A comic fantasy film by Jacques Baratier

Film still of Dragées au poivre (Pepper Candy) © RR

Dragées au Poivre (Sweet and Sour) is the great commercial success of the French film director, Jacques Baratier. The atypical and undeservingly unrecognised director was never where one expected him to be. This vocal, fantasy comedy is still surprising, with a choice casting call: Simone Signoret, Jean-Paul Belmondo, Monica Vitti, Francis Blanche, Claude Brasseur, Guy Bedos, Sophie Daumier, Jean-Pierre Marielle, Roger Vadim, to name but some of the actors. 
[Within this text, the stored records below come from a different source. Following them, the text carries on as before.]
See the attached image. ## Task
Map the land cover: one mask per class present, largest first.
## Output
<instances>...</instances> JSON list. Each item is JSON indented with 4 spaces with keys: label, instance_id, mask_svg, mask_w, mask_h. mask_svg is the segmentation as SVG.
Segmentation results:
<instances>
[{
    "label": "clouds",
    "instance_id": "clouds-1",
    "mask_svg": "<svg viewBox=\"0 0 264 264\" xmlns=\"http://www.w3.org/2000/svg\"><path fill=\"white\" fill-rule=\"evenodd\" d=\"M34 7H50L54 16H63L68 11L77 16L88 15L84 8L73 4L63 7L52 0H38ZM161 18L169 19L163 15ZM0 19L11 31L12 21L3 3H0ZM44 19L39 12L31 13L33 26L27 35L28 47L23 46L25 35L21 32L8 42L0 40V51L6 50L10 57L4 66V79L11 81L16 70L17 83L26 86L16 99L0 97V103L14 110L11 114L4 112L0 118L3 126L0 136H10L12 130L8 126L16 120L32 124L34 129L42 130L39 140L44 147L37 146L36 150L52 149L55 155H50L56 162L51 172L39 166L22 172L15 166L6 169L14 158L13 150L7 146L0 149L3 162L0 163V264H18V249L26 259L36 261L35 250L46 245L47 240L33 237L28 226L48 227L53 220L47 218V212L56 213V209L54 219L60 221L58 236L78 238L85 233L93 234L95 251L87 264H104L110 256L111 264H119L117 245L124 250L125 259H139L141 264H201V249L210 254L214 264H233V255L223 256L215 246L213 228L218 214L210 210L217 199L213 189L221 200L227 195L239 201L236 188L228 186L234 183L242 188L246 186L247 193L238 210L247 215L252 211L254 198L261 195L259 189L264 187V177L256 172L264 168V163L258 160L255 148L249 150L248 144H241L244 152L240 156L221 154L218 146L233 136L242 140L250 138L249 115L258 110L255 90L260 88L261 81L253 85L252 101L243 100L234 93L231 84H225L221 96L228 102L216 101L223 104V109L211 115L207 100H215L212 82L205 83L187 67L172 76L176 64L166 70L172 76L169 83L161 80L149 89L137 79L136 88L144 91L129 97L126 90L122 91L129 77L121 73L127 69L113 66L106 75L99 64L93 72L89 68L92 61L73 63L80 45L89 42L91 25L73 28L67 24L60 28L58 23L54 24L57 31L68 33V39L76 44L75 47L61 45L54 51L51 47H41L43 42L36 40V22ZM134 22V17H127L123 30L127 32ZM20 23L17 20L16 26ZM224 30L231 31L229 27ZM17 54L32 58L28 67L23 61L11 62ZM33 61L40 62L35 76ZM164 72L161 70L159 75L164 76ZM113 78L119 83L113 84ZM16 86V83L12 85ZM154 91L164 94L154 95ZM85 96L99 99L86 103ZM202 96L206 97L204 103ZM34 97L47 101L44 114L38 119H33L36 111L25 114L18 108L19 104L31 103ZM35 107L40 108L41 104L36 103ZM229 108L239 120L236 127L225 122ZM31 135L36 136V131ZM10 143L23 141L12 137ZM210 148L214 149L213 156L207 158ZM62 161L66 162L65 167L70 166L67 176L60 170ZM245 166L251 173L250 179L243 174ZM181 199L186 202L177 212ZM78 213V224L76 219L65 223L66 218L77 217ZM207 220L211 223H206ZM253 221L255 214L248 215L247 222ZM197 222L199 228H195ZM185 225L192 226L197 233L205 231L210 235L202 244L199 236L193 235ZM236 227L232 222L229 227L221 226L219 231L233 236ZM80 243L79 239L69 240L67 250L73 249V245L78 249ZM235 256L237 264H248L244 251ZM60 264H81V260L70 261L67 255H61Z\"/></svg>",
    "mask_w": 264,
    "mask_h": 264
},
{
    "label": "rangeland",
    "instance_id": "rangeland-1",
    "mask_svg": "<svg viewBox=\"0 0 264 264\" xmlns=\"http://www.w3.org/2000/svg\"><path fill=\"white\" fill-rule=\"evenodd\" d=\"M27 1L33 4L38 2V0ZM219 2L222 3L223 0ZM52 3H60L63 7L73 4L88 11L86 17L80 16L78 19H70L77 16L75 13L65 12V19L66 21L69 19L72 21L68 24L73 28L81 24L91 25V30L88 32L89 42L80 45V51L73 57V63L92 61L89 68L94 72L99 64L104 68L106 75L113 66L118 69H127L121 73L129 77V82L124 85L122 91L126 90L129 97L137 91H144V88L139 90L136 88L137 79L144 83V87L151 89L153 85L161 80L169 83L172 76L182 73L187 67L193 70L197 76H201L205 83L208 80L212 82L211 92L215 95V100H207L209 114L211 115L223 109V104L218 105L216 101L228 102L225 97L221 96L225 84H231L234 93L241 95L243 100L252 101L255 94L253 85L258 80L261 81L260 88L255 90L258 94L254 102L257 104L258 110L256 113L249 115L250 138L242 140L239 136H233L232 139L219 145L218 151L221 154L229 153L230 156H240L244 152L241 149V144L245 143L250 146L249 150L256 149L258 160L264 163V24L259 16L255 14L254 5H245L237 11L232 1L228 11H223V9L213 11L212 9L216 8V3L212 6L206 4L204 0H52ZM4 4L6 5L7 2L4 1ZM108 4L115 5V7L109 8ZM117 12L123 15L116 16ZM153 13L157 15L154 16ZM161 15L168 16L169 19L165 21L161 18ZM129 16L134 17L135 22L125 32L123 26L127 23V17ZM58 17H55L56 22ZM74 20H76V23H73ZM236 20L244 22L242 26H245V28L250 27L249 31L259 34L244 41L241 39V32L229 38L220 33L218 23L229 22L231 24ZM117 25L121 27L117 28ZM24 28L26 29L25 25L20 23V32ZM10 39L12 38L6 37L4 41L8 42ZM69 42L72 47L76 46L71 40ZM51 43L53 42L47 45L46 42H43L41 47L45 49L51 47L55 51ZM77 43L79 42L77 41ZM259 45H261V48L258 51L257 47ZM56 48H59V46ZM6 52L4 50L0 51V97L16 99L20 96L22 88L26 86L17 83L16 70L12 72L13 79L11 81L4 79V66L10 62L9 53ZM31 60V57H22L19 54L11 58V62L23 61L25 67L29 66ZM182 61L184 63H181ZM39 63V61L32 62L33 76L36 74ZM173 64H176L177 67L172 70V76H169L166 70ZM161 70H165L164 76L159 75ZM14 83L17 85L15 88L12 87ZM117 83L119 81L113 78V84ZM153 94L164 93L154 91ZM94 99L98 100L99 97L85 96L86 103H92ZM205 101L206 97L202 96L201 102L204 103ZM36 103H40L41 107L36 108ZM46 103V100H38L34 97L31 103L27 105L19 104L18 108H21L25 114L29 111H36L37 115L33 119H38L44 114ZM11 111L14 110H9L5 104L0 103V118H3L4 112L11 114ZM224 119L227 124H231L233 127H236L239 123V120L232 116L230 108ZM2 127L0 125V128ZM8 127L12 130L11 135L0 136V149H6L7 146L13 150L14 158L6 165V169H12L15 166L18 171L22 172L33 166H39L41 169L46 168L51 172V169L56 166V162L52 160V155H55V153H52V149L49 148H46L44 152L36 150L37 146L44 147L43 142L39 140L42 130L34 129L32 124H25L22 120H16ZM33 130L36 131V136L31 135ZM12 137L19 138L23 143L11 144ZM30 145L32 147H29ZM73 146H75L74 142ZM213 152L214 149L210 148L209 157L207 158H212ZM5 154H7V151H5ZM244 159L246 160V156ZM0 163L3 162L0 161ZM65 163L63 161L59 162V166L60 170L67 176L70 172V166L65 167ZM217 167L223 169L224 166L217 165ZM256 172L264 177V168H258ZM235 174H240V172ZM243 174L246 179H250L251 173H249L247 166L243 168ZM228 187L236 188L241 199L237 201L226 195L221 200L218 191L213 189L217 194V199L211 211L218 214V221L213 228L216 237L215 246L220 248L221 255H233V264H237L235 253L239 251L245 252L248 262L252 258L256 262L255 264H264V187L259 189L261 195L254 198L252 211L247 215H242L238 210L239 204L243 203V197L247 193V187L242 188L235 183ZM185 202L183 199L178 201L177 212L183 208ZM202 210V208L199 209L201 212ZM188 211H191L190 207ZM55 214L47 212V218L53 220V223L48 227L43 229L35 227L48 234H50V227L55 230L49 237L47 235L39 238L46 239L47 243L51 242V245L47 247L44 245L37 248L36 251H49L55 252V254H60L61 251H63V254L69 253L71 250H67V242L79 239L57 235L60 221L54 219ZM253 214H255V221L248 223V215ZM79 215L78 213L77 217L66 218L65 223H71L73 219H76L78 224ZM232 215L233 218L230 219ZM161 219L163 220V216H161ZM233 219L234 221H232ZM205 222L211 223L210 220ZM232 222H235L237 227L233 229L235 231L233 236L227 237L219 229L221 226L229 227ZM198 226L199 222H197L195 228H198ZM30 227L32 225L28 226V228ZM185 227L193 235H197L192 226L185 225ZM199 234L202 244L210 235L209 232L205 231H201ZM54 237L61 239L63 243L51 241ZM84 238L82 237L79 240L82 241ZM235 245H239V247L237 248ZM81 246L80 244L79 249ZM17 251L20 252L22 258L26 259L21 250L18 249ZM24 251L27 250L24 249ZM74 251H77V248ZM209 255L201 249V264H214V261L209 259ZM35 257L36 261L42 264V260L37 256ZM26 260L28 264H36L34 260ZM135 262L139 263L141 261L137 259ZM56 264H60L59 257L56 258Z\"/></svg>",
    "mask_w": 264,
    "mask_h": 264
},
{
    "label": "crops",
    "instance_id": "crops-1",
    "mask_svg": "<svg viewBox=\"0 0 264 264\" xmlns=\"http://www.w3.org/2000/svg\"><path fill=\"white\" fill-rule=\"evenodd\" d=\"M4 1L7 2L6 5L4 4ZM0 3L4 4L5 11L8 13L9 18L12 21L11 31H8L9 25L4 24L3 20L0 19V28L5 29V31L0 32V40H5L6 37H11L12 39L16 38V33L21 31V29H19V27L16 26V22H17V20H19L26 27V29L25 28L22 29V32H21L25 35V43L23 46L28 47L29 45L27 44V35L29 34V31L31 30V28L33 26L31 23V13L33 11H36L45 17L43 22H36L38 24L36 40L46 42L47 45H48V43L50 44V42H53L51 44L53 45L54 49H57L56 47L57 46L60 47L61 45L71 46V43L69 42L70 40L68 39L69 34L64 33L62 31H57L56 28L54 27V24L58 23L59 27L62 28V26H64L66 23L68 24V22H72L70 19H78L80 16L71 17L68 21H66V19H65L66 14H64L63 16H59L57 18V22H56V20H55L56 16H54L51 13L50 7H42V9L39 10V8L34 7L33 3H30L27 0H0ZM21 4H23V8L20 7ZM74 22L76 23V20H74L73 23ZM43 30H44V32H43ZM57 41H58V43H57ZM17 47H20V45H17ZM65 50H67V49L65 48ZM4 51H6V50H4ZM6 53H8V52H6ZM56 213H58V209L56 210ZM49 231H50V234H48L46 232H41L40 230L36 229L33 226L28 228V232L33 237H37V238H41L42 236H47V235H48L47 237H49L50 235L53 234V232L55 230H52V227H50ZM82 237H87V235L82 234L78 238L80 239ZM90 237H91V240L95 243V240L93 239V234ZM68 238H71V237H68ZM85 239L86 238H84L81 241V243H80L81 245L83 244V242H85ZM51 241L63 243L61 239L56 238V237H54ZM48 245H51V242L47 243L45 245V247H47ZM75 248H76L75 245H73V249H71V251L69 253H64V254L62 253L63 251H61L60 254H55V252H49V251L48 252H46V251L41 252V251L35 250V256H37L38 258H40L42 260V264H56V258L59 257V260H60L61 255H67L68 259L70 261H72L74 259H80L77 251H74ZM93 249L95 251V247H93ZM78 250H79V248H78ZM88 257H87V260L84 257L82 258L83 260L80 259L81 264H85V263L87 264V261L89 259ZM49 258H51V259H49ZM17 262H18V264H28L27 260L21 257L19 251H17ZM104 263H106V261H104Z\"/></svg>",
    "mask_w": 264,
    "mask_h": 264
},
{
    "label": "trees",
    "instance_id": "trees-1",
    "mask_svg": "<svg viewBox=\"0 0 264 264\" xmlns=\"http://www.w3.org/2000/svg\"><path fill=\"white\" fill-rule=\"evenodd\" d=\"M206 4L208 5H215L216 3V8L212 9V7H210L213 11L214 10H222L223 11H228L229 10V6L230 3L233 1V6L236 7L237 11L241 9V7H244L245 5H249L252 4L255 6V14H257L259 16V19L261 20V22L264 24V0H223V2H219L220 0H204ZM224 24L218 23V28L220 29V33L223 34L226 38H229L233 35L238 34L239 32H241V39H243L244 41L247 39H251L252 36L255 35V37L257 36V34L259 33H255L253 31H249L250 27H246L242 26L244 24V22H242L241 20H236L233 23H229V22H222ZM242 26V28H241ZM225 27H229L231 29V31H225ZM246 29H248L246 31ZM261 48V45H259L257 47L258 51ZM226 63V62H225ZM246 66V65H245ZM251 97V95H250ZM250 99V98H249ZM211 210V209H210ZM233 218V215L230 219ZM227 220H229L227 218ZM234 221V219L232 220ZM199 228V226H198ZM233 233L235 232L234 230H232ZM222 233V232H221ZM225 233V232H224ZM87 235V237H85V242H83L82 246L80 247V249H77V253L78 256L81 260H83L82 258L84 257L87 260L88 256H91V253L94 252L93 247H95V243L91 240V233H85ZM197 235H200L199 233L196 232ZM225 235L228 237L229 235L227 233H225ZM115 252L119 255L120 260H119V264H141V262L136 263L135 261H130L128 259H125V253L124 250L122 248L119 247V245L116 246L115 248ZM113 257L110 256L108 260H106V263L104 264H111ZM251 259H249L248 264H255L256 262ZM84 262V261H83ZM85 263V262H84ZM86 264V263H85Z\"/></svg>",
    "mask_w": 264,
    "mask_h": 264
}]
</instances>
Diane Baratier, the filmmaker's daughter, says it very well: her father loved to joke about situations. In Dragées au Poivre (Sweet and Sour) (1963), this irreverent filmmaker happily criticised the established order by making fun of the police, the French New Wave and the snobbery of the Cinéma Vérité. The only thing was that nobody was criticising the French New Wave at that time. In his film made up of sketches (which were written by Guy Bedos, who also starred in the film), which was a parody of the films produced by "Truffaut's gang", he dared and talked about the French Old Wave, Old Rain or New Rain, to refer to films by Chabrol, Rohmer, etc.

“Jacques Baratier was a visionary artist and imagined a world where everyone had their own camera in the film Sweet and Sour in 1963. 50 years later, his vision has become our daily life. ” Diane Baratier

The film director was against any form of authority, and had been considered to be an anarchist. This is not true of this crazy, yet endearing film, that you can rediscover in Cannes Classics.

A presentation by the CNC and the Association Jacques Baratier. Digitally restored using 2K scanning of the 35mm negatives, by Mikros Image.